According to Raj Prabhu, CEO and Co-founder of Mercom Capital Group, “The renewable energy installation target of 175 GW by 2022 looks daunting right now. Let’s look at solar, which makes up the majority of that target. The target for solar is 100 GW by 2022 and so far India has installed 20 GW. So we have to install 80 GWs in five years at a rate of 16 GW a year. Installation levels have not crossed 5 GW in any year except 2017!”
“The specific number isn’t important,” says Vikram Kailas, Co-founder, Managing Director and CEO of Mytrah Energy (India). “What matters is that this was an aspirational, indeed audacious, target,” he says adding, “that was meant to be a call to action for a variety of stakeholders including the developers, investors and lenders, regulators and other government intermediaries, the power distribution companies (the clients in this case) and others.” He too, like many others in the sector, called for easing of regulations in the renewable energy sector.
Even experts have begun to believe now that the momentum of increase in renewable energy installations in 2017, would not be sustained in 2018. Says Kanika Chawla, Senior Programme Lead for the Renewable Sector at the Council for Energy Environment and Water (CEEW), “While the advances we have made put us well on track to realise our mammoth target, the timeliness of delivery will depend on more frequent project tendering, and improving regulatory ease in the sector”.
“So, it makes you wonder how we are going to install 16 GW or more every year for the next five years,” says Prabhu. “Mercom is actually forecasting 2018 installations would decline from 2017 levels. So unless there is a serious effort by the government to fix these issues, reaching 175 GW in renewable energy installations by 2022 looks highly unlikely”.

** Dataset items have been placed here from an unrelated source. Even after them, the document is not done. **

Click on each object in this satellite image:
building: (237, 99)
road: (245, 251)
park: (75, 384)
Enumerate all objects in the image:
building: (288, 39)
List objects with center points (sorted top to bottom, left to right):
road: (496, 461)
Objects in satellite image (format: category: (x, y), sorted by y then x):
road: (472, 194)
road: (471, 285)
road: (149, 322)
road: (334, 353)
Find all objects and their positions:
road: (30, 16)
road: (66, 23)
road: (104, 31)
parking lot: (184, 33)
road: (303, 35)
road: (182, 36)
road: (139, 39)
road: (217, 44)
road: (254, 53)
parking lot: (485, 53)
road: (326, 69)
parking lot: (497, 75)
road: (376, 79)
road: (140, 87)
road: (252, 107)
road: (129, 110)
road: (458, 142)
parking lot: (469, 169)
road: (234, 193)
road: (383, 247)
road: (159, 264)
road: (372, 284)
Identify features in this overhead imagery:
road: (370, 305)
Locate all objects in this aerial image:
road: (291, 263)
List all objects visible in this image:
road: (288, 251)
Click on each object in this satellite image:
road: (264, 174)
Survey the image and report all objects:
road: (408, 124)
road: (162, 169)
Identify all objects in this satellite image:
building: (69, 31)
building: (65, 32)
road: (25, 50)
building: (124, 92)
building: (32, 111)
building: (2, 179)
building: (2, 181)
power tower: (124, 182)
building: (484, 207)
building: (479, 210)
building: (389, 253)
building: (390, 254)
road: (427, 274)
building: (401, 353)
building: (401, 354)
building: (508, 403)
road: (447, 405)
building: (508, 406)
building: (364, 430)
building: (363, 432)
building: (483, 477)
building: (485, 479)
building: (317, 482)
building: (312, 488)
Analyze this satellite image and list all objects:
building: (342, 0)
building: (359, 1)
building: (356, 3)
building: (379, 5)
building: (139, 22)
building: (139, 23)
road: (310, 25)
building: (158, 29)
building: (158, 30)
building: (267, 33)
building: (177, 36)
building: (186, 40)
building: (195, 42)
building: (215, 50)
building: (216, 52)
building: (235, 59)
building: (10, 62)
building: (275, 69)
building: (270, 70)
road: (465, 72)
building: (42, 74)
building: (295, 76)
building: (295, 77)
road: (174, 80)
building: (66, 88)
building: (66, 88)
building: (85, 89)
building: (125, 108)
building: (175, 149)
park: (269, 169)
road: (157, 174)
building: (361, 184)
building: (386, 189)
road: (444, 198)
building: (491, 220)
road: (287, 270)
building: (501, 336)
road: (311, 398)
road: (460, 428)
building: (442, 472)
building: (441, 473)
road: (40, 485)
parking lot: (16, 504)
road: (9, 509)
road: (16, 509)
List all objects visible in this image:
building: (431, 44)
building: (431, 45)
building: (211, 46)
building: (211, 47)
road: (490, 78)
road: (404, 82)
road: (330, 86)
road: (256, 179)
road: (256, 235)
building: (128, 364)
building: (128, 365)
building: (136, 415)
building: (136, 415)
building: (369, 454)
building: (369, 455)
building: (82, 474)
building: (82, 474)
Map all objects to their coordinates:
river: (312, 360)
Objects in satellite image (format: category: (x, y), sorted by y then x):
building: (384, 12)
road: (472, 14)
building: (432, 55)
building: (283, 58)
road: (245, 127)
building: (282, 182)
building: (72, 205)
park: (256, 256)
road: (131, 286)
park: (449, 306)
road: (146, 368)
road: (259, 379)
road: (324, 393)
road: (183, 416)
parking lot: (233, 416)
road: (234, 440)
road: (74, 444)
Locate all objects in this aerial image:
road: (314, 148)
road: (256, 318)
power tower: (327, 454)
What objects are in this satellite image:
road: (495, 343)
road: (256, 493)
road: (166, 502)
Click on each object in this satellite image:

Experts say not more than 100-110 GW of renewable energy capacity was likely to be achieved by 2022. “The government’s target of installing 175 GW of Renewables by 2022 is indeed an ambitious target — something that has acted as a catalyst to increase the activity in this space. However, in our opinion, it is unlikely that this target will be achieved within this timeframe. We expect the installed RE capacity in the system (excluding large hydro) to reach around 100 GW or 110 GW in the timeframe,” says a spokesperson from ICF India Consulting.
“India currently has 63 GW of total renewable capacity. That means we need to still add another 112 GW in the next four years, or about 28 GW every year. That seems a tall target as many states have surplus thermal power and demand is growing relatively slowly at about four per cent. We believe that we will end up somewhere around 100-110 GW by March 2022,” says Vinay Rustagi from Bridge to India, a renewable energy consultancy firm.
“The specific target of building 175 GW of capacity by 2022 looks extremely challenging,” concurs Kailas. “But to me the bigger question is whether, in the process, we are able to set up an ecosystem that sets the country for scaling even higher peaks in future.” Kailas echoes a view shared by many.
Incidentally, India has a commitment to combat climate change and global warming to the United Nation’s Sustainable Development Goals. India is also honour-bound to fulfil its Nationally Determined Contributions as per the Paris Agreement target, which stipulates that renewable energy be 40 per cent of its energy mix by 2030.
Yet, as renewable energy emerges as a cheaper alternative and India turns more participative in the clean energy movement, investments are bound to flow into the sector. An enabling policy framework, therefore, is critical over the next few years, not only to ensure that the capacity addition targeted for 2022 is met, but also to vindicate India’s commitment to combat climate change at global forums.